[[ Task data open ]]
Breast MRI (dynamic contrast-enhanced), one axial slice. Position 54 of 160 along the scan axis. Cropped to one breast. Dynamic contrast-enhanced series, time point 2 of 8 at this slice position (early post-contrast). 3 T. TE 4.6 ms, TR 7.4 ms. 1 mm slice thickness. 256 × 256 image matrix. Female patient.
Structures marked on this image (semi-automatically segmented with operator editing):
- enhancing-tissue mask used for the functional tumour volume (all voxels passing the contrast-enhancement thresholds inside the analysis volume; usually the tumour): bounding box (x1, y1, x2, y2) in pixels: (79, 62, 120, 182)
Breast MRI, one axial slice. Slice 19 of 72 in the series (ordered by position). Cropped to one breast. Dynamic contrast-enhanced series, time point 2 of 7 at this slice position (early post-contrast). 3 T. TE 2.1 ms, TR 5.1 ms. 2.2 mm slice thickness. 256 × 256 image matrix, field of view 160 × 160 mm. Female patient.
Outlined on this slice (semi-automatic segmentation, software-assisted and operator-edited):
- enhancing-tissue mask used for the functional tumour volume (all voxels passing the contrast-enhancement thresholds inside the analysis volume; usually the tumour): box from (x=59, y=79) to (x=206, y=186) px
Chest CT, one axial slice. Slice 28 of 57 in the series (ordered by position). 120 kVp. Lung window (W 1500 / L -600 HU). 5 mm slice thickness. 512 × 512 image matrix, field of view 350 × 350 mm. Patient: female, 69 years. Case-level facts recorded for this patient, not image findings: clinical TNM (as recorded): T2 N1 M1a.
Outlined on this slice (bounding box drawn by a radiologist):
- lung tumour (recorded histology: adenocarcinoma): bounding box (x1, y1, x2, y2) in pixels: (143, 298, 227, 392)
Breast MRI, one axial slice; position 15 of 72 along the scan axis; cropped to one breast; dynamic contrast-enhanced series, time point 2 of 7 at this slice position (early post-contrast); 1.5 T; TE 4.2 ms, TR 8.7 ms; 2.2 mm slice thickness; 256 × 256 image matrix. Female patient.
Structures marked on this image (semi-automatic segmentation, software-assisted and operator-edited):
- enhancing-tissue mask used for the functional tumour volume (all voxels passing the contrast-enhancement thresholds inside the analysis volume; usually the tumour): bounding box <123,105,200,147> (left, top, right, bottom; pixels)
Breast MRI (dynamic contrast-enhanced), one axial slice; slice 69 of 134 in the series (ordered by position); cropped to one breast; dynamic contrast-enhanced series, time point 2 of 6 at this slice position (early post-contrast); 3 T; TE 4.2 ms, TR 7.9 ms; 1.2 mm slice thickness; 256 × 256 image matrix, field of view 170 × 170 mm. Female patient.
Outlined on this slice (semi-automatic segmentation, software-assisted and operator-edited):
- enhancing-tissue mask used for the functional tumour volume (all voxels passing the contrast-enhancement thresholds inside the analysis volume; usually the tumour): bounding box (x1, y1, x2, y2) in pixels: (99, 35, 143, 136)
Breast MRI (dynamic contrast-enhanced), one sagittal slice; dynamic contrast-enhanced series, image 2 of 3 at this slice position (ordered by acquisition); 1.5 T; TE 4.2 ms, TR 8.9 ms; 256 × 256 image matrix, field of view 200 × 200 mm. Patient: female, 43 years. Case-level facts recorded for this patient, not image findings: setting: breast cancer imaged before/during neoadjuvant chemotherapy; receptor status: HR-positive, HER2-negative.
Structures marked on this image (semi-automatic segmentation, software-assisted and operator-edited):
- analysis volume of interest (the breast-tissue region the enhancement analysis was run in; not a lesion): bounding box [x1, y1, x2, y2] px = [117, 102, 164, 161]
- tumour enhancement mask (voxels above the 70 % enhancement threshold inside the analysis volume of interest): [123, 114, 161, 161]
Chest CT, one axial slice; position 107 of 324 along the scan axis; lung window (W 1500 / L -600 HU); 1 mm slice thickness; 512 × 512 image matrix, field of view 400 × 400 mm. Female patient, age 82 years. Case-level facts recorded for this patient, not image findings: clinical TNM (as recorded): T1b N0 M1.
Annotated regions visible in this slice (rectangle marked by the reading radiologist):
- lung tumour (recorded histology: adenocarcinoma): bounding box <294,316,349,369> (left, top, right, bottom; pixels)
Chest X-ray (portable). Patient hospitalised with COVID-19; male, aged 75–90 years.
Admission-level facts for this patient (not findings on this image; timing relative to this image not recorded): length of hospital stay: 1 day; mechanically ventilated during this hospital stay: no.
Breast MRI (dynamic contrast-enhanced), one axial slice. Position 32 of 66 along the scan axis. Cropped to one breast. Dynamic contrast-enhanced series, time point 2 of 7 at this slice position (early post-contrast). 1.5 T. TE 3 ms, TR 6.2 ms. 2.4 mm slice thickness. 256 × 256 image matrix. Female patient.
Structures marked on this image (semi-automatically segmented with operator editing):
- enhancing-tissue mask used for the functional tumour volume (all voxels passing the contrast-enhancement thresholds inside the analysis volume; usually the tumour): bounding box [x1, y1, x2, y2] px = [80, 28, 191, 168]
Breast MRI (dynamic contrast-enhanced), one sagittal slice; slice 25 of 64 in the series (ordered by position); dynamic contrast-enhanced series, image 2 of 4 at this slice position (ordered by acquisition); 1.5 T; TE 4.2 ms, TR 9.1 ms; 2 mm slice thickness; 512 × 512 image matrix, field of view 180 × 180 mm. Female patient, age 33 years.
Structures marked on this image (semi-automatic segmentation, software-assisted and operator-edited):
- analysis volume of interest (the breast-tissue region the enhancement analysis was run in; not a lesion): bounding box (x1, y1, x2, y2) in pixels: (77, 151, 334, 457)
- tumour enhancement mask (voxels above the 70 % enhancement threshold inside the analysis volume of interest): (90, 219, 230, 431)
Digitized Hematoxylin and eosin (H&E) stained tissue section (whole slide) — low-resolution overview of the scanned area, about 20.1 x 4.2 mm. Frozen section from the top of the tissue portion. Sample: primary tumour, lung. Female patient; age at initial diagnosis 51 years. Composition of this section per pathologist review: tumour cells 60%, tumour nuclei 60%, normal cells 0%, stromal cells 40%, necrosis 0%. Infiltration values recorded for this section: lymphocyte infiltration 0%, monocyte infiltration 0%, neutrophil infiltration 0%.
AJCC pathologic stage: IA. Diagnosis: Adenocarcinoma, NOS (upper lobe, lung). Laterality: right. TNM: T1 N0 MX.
[[ Task data closed ]]
### Exercise
Your task is to transcribe the line containing "219, 230, 431)" and every line after it, through the last line of the data, exactly as written and with nothing more.

### Expected answer
- tumour enhancement mask (voxels above the 70 % enhancement threshold inside the analysis volume of interest): (90, 219, 230, 431)
Digitized Hematoxylin and eosin (H&E) stained tissue section (whole slide) — low-resolution overview of the scanned area, about 20.1 x 4.2 mm. Frozen section from the top of the tissue portion. Sample: primary tumour, lung. Female patient; age at initial diagnosis 51 years. Composition of this section per pathologist review: tumour cells 60%, tumour nuclei 60%, normal cells 0%, stromal cells 40%, necrosis 0%. Infiltration values recorded for this section: lymphocyte infiltration 0%, monocyte infiltration 0%, neutrophil infiltration 0%.
AJCC pathologic stage: IA. Diagnosis: Adenocarcinoma, NOS (upper lobe, lung). Laterality: right. TNM: T1 N0 MX.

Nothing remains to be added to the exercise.